WORK REQUEST | Verbatim, and with nothing else, reproduce the data below from its first line through the line containing "99: (71, 215)".

Start of SOURCE RECORDS

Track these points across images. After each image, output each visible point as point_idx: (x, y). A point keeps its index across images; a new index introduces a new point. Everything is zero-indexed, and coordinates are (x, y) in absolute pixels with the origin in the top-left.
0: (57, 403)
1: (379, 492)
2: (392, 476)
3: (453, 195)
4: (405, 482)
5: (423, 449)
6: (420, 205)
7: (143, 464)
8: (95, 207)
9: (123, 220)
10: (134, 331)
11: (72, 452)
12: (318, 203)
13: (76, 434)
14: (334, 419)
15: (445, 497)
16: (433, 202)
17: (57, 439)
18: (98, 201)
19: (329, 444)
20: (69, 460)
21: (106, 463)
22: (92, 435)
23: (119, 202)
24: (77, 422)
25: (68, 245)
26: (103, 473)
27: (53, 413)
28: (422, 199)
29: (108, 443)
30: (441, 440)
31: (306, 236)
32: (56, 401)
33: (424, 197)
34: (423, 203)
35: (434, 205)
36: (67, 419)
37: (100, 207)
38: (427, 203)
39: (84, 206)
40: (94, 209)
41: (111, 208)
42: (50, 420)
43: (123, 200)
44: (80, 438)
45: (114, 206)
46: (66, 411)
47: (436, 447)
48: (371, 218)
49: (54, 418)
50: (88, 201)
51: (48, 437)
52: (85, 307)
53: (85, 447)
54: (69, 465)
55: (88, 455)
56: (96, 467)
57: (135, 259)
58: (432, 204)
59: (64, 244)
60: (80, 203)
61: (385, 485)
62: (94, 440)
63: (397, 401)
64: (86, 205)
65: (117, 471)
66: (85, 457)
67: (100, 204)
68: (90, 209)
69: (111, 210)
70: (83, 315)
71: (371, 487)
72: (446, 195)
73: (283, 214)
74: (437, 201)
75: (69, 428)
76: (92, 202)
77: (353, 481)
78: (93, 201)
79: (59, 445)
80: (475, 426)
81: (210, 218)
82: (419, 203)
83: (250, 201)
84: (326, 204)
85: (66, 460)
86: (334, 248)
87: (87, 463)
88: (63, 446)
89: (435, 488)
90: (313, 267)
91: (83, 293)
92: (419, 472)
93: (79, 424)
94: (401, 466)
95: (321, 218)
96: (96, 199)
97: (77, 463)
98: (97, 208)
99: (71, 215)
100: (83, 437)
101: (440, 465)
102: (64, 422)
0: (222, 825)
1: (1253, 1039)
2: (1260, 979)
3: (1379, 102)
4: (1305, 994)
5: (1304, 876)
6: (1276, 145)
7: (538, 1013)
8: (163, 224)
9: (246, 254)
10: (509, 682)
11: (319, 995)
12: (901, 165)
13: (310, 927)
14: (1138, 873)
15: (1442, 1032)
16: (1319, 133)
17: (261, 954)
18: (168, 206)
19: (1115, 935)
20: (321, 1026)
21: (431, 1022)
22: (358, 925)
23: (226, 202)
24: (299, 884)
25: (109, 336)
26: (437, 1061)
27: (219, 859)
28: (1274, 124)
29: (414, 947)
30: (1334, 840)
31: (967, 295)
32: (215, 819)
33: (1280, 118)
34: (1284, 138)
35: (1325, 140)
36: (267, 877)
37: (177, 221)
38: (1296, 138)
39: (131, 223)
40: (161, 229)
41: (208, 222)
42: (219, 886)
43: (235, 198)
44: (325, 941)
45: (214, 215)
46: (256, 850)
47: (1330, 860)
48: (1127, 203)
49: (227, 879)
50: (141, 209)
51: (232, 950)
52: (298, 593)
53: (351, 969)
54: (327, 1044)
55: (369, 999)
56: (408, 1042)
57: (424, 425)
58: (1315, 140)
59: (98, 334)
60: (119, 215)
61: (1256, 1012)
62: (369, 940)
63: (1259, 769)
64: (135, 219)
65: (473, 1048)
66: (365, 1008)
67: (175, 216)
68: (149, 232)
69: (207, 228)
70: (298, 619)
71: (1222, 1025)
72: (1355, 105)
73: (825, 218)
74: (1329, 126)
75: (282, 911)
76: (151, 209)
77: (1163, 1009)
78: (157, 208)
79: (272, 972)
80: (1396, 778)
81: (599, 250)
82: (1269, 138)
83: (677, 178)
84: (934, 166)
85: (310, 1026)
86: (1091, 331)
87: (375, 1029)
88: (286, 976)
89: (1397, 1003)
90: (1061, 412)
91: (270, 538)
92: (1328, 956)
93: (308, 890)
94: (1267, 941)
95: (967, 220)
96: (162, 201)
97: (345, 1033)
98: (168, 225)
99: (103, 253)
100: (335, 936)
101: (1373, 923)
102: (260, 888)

End of SOURCE RECORDS

COMPLETED TASK |
Track these points across images. After each image, output each visible point as point_idx: (x, y). A point keeps its index across images; a new index introduces a new point. Everything is zero-indexed, and coordinates are (x, y) in absolute pixels with the origin in the top-left.
0: (57, 403)
1: (379, 492)
2: (392, 476)
3: (453, 195)
4: (405, 482)
5: (423, 449)
6: (420, 205)
7: (143, 464)
8: (95, 207)
9: (123, 220)
10: (134, 331)
11: (72, 452)
12: (318, 203)
13: (76, 434)
14: (334, 419)
15: (445, 497)
16: (433, 202)
17: (57, 439)
18: (98, 201)
19: (329, 444)
20: (69, 460)
21: (106, 463)
22: (92, 435)
23: (119, 202)
24: (77, 422)
25: (68, 245)
26: (103, 473)
27: (53, 413)
28: (422, 199)
29: (108, 443)
30: (441, 440)
31: (306, 236)
32: (56, 401)
33: (424, 197)
34: (423, 203)
35: (434, 205)
36: (67, 419)
37: (100, 207)
38: (427, 203)
39: (84, 206)
40: (94, 209)
41: (111, 208)
42: (50, 420)
43: (123, 200)
44: (80, 438)
45: (114, 206)
46: (66, 411)
47: (436, 447)
48: (371, 218)
49: (54, 418)
50: (88, 201)
51: (48, 437)
52: (85, 307)
53: (85, 447)
54: (69, 465)
55: (88, 455)
56: (96, 467)
57: (135, 259)
58: (432, 204)
59: (64, 244)
60: (80, 203)
61: (385, 485)
62: (94, 440)
63: (397, 401)
64: (86, 205)
65: (117, 471)
66: (85, 457)
67: (100, 204)
68: (90, 209)
69: (111, 210)
70: (83, 315)
71: (371, 487)
72: (446, 195)
73: (283, 214)
74: (437, 201)
75: (69, 428)
76: (92, 202)
77: (353, 481)
78: (93, 201)
79: (59, 445)
80: (475, 426)
81: (210, 218)
82: (419, 203)
83: (250, 201)
84: (326, 204)
85: (66, 460)
86: (334, 248)
87: (87, 463)
88: (63, 446)
89: (435, 488)
90: (313, 267)
91: (83, 293)
92: (419, 472)
93: (79, 424)
94: (401, 466)
95: (321, 218)
96: (96, 199)
97: (77, 463)
98: (97, 208)
99: (71, 215)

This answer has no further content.